(DATA SHOWN)
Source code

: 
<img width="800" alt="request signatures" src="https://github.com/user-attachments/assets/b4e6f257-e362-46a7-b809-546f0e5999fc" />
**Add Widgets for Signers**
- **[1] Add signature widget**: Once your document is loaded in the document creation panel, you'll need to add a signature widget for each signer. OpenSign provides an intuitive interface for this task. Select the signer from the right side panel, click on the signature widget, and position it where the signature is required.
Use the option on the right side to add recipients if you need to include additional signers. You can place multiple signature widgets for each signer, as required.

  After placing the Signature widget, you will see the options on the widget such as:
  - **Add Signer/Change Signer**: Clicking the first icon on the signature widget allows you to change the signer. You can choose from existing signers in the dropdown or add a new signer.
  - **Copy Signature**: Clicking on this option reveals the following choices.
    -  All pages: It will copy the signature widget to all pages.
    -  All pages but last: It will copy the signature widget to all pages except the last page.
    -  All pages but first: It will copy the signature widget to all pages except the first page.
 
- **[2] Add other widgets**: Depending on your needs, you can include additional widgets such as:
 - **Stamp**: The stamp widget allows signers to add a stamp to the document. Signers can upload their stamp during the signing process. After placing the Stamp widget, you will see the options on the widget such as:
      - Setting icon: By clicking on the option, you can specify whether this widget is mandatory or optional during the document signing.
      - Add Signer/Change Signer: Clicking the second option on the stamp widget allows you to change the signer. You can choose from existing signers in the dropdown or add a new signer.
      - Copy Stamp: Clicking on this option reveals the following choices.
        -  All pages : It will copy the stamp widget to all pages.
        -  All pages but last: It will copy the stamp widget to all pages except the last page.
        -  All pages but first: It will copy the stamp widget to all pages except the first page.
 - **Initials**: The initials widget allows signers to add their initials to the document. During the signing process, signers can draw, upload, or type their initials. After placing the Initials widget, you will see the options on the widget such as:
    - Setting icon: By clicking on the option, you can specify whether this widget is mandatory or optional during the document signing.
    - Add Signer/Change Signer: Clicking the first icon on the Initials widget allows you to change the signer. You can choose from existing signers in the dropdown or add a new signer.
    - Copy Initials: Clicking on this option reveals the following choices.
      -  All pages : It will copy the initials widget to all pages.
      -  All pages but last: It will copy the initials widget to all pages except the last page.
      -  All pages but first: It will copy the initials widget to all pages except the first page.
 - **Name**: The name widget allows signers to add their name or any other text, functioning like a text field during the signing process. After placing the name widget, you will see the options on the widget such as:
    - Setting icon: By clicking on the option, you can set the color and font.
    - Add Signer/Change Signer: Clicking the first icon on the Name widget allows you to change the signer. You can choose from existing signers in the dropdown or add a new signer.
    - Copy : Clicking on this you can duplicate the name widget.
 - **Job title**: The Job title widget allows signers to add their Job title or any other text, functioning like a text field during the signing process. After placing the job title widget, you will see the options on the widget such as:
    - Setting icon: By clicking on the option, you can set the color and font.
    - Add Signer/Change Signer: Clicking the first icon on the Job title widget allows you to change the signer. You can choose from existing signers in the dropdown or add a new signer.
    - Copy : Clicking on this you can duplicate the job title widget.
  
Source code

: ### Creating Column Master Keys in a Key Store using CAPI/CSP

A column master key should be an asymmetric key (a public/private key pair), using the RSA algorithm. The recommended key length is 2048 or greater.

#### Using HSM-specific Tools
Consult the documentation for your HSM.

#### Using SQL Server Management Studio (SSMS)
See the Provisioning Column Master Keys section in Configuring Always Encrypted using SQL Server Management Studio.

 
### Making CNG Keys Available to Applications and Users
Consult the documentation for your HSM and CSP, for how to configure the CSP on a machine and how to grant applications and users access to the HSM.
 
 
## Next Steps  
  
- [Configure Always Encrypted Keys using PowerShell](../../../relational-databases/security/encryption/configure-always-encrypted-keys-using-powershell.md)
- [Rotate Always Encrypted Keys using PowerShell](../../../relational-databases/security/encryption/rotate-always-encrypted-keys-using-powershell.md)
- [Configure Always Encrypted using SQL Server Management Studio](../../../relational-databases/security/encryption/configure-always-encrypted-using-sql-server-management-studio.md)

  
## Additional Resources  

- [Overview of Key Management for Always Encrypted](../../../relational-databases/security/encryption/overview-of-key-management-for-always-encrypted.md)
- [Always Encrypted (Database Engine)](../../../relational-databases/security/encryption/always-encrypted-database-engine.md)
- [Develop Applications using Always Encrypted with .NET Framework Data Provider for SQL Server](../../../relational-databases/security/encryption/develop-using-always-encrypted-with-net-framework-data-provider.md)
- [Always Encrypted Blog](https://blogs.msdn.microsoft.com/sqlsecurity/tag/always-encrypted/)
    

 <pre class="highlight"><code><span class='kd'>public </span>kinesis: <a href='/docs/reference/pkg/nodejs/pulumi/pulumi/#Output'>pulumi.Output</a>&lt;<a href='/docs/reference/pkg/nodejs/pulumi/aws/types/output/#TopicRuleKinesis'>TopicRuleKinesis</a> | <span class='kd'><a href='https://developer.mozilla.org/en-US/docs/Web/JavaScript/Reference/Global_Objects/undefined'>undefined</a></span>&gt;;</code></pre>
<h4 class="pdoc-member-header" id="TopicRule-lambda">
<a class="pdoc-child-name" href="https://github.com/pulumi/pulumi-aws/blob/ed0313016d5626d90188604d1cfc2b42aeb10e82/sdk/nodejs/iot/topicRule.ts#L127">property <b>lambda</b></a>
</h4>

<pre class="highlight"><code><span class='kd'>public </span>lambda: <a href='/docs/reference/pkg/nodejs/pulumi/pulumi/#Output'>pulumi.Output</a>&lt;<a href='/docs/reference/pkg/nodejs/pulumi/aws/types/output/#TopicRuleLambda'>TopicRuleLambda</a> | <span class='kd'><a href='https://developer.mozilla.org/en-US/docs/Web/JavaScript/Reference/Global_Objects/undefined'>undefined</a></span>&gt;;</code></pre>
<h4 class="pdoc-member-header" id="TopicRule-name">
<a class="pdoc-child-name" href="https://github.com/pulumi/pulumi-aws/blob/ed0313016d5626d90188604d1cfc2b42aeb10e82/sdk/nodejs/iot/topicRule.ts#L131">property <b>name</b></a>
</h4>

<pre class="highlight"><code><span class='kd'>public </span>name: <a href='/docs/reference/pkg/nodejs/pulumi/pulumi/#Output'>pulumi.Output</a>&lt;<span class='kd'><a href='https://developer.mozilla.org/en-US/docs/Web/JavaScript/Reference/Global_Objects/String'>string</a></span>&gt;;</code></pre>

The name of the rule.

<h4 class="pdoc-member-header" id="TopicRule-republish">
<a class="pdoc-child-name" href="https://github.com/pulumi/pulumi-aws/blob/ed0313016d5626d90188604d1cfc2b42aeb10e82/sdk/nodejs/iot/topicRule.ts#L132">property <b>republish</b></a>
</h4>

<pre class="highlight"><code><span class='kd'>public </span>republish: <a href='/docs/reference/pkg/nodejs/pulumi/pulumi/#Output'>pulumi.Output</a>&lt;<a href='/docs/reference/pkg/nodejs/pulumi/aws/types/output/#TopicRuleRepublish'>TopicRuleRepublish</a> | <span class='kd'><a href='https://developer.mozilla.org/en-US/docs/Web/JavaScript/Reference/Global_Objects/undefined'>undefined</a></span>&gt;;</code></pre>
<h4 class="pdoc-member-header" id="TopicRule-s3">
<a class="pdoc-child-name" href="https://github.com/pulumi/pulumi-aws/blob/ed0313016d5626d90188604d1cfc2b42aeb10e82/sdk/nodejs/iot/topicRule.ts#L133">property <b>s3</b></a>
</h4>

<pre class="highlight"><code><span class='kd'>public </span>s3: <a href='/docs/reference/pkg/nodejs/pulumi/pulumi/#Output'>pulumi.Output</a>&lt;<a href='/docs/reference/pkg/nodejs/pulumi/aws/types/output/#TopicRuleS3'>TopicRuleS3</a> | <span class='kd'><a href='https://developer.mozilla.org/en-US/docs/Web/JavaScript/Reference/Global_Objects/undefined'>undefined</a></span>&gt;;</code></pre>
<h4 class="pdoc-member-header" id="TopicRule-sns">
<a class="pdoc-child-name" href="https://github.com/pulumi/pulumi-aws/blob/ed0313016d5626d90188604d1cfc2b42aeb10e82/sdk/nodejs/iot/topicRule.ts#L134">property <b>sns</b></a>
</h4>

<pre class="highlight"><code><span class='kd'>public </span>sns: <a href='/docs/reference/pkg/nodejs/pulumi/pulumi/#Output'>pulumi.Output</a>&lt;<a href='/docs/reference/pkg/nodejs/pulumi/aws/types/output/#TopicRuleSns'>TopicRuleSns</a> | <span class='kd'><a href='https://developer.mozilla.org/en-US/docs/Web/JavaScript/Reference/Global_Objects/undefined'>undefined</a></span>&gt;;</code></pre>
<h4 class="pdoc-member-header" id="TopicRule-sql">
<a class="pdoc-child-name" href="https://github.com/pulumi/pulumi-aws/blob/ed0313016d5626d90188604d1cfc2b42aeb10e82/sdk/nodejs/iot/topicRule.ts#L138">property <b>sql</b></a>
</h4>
(End DATA SHOWN)
**REQUEST**
Render the lines between the line containing "### Making CNG" and the line containing "## Next Steps", inclusive, as a Markdown table with the columns Row and Line, numbering each row and omitting blank lines.

**WRITTEN ANSWER**
| Row | Line |
|---|---|
| 1 | ### Making CNG Keys Available to Applications and Users |
| 2 | Consult the documentation for your HSM and CSP, for how to configure the CSP on a machine and how to grant applications and users access to the HSM. |
| 3 | ## Next Steps   |